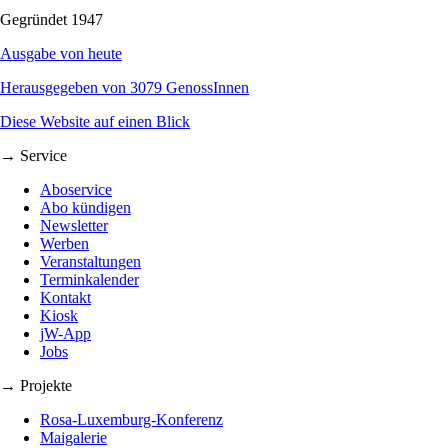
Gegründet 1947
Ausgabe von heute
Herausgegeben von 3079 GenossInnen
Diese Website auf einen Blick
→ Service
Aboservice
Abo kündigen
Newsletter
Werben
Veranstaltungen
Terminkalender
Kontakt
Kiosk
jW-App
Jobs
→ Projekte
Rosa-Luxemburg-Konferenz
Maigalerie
-*-
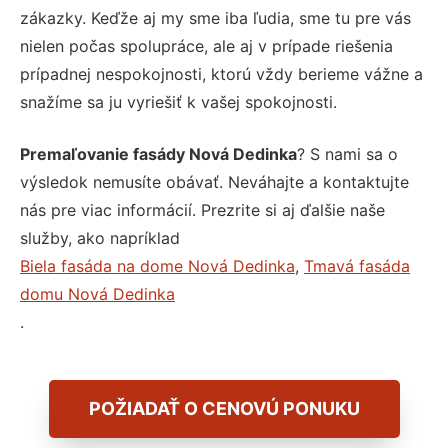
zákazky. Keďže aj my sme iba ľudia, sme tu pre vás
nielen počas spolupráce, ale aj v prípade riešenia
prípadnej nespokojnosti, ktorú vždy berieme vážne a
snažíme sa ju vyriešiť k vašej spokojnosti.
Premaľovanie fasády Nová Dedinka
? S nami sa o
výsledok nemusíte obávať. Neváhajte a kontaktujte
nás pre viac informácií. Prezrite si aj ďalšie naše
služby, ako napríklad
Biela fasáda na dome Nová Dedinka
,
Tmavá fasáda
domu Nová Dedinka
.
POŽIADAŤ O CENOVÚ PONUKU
-*-
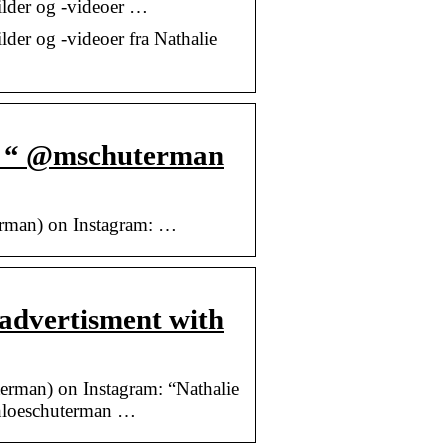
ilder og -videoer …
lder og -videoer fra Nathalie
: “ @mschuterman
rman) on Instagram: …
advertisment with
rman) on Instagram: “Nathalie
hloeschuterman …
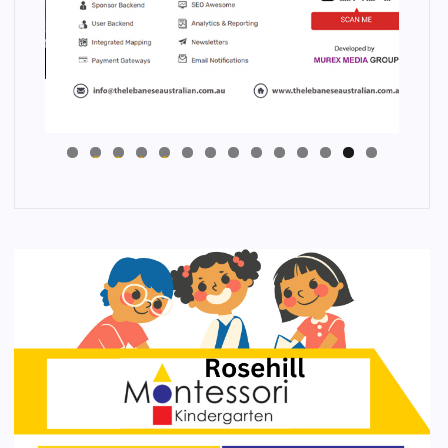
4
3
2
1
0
-*-
> Job
How many rows above contain the word "Nathalie"? Reply with the number alone.

> Reply
2